**Brief:** Write the records out again exactly as they read, dropping any picture they hold.

[Document images with source code]
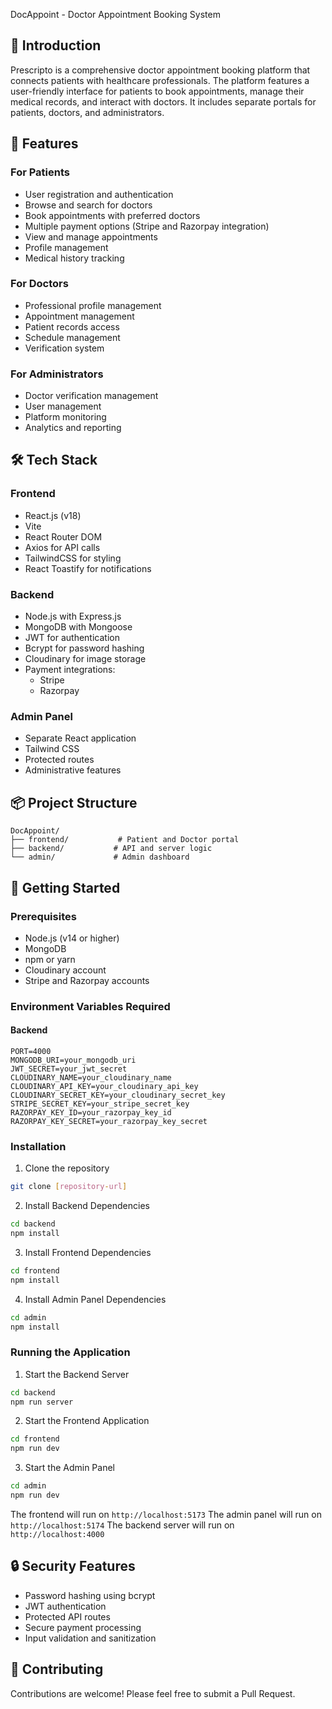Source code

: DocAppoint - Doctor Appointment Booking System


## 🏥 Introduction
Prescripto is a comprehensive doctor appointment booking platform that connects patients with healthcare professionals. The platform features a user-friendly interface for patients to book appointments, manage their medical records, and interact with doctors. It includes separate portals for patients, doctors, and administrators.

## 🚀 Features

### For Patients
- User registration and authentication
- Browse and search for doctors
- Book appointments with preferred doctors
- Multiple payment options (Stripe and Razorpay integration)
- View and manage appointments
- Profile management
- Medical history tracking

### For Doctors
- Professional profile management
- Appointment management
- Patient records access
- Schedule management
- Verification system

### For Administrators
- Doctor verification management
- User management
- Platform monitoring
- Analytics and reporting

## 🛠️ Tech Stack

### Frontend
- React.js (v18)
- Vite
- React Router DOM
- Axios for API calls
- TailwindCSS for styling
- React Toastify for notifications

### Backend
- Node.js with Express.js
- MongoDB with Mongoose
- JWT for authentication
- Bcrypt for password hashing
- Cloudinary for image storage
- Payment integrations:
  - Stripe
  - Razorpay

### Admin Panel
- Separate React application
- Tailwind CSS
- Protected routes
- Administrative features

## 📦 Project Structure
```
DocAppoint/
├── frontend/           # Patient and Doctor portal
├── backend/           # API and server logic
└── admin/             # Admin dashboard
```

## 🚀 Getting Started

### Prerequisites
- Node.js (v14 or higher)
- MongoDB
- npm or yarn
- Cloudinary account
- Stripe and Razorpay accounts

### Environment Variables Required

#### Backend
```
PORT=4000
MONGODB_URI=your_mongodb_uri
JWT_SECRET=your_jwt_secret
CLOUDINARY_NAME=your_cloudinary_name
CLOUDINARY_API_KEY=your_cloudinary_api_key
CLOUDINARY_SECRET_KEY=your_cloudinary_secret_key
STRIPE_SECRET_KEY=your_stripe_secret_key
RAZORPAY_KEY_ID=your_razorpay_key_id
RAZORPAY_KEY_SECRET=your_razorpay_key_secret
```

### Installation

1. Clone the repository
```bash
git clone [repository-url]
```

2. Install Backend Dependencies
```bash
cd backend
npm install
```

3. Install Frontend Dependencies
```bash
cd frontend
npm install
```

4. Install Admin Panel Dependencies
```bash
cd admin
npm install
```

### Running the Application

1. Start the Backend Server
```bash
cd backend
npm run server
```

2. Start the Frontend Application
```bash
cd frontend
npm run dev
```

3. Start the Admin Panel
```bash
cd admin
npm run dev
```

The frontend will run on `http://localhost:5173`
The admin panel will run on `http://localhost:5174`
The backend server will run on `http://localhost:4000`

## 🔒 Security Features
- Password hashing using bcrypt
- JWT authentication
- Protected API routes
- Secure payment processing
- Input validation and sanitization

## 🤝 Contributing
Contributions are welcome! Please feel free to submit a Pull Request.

**Worked solution:**
Source code

: DocAppoint - Doctor Appointment Booking System


## 🏥 Introduction
Prescripto is a comprehensive doctor appointment booking platform that connects patients with healthcare professionals. The platform features a user-friendly interface for patients to book appointments, manage their medical records, and interact with doctors. It includes separate portals for patients, doctors, and administrators.

## 🚀 Features

### For Patients
- User registration and authentication
- Browse and search for doctors
- Book appointments with preferred doctors
- Multiple payment options (Stripe and Razorpay integration)
- View and manage appointments
- Profile management
- Medical history tracking

### For Doctors
- Professional profile management
- Appointment management
- Patient records access
- Schedule management
- Verification system

### For Administrators
- Doctor verification management
- User management
- Platform monitoring
- Analytics and reporting

## 🛠️ Tech Stack

### Frontend
- React.js (v18)
- Vite
- React Router DOM
- Axios for API calls
- TailwindCSS for styling
- React Toastify for notifications

### Backend
- Node.js with Express.js
- MongoDB with Mongoose
- JWT for authentication
- Bcrypt for password hashing
- Cloudinary for image storage
- Payment integrations:
  - Stripe
  - Razorpay

### Admin Panel
- Separate React application
- Tailwind CSS
- Protected routes
- Administrative features

## 📦 Project Structure
```
DocAppoint/
├── frontend/           # Patient and Doctor portal
├── backend/           # API and server logic
└── admin/             # Admin dashboard
```

## 🚀 Getting Started

### Prerequisites
- Node.js (v14 or higher)
- MongoDB
- npm or yarn
- Cloudinary account
- Stripe and Razorpay accounts

### Environment Variables Required

#### Backend
```
PORT=4000
MONGODB_URI=your_mongodb_uri
JWT_SECRET=your_jwt_secret
CLOUDINARY_NAME=your_cloudinary_name
CLOUDINARY_API_KEY=your_cloudinary_api_key
CLOUDINARY_SECRET_KEY=your_cloudinary_secret_key
STRIPE_SECRET_KEY=your_stripe_secret_key
RAZORPAY_KEY_ID=your_razorpay_key_id
RAZORPAY_KEY_SECRET=your_razorpay_key_secret
```

### Installation

1. Clone the repository
```bash
git clone [repository-url]
```

2. Install Backend Dependencies
```bash
cd backend
npm install
```

3. Install Frontend Dependencies
```bash
cd frontend
npm install
```

4. Install Admin Panel Dependencies
```bash
cd admin
npm install
```

### Running the Application

1. Start the Backend Server
```bash
cd backend
npm run server
```

2. Start the Frontend Application
```bash
cd frontend
npm run dev
```

3. Start the Admin Panel
```bash
cd admin
npm run dev
```

The frontend will run on `http://localhost:5173`
The admin panel will run on `http://localhost:5174`
The backend server will run on `http://localhost:4000`

## 🔒 Security Features
- Password hashing using bcrypt
- JWT authentication
- Protected API routes
- Secure payment processing
- Input validation and sanitization

## 🤝 Contributing
Contributions are welcome! Please feel free to submit a Pull Request.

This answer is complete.